Professor Mukherjee was amused but not discouraging. He suggested I talk to Dr. Kanailal Mukherjee (KLM), a professor of immunology in the department of biochemistry of Calcutta University.

From Chandernagore I took the train, and long journey by bus to somewhere in near Park Circus, spending nearly four hours each way, to his research lab in a clinic. After trying to get his appointment (I had no access to telephones in those days) for three weeks (so 3 visits), I finally got his audience. Perhaps he was impressed by my perseverance, and so had felt bad to avoid me any longer. I am sure he knew the naïveté of my idea, yet he was encouraging to the extent that he invited me to work in his lab along with one of his female PhD students.
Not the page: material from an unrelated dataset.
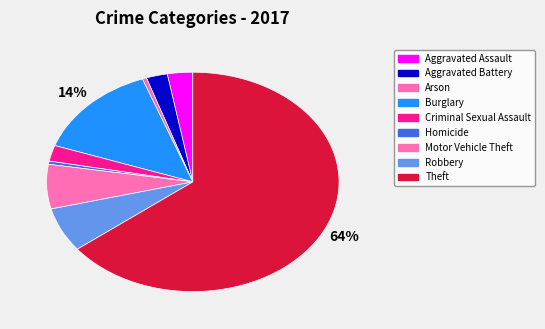

Combined, what portion of the pie is Homicide and Aggravated Assault?

3.3%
The student was quite attractive but totally ruthless in critiquing me while I made numerous mistakes; but she also used to bring delicious food for me because she knew I used to come from very far away and did not have much money. Unfortunately I do not recall her name any longer. I shadowed her for 3 months, 3 days a week; in this I was lucky because our school was closed indefinitely--those 3 months, as it turned out--due to Maoist Naxalite disturbances.

At the end of the year, I wrote up my National Science Talent exam's project report based on this research experience--no result really, but it had an original theory: however naive it was, it was mine own. I got the scholarship. Based on this I convinced my father that I did not want to be a physician, and so despite having obtained admission to medical colleges, I went to study science at Presidency. My chief interest was to become a molecular biologist, with the view of understanding how the environment affects life.
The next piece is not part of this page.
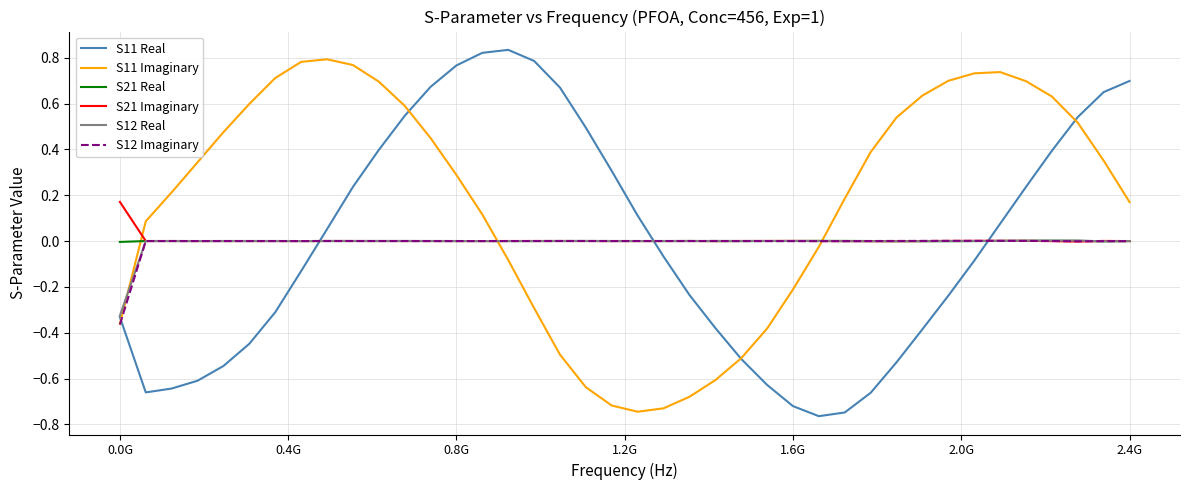

In S21 Imaginary, how many points are lower than both neighbors (excluding endpoints)?

9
While in Presidency, I along with my friends organized a weekly seminar program on current progress in biology at the nearby United States Information Service library. This little library was clearly a listening post of the CIA on the political pulse of Bengal; however, it suited our purpose quite well because they would bend over backwards to entertain us.

During the summer after my first year in college, I went to Delhi university and worked for a few months in the laboratory of Professor S. Duraiswami, a biochemist trained in U. Wisconsin, Madison. It was a most incredible experience to me. Professor Duraiswami treated me as an adult and opened the whole lab to me. He told me to do whatever I wanted. I read random papers for a while, then decided to study the binding of actinomycin D, an antibiotic, with DNA. I designed two biophysical experiments, one involving viscometry, another using equilibrium binding kinetics through spectrophotometric shifts in absorbance. I worked out the algebra, and conducted the experiments successfully. One incident I vividly remember. He gave an Ostwald viscometer and told me not to break it. Within a few hours I broke it. He smiled, gave me another one, and told me that now that I knew how to break it I would not break another one. Indeed, he was right. This simple philosophy has since guided my own behavior with respect to my students when many years later I had my own laboratory.

Upon returning to Presidency college, I fast-talked our head of the department into giving me a corner of his laboratory, a viscometer and some chemicals, to study the hydrodynamics of protein shape change as a function of partitioning into two polar solvents. Unfortunately this was too ambitious for the modest facilities we had and my limitation of knowledge of statistical mechanics. The latter I had to acquire entirely by reading by myself and talking to a senior student of physical chemistry whom I happened to know because he came from the same town as I did; so these experiments, although fun, did not go anywhere.

I end here, because after graduating with a B.Sc. I went to New Delhi, which is a different chapter in my life.

1 comment:

Abhijit said...

Wonderful memoirs! I loved reading this so much.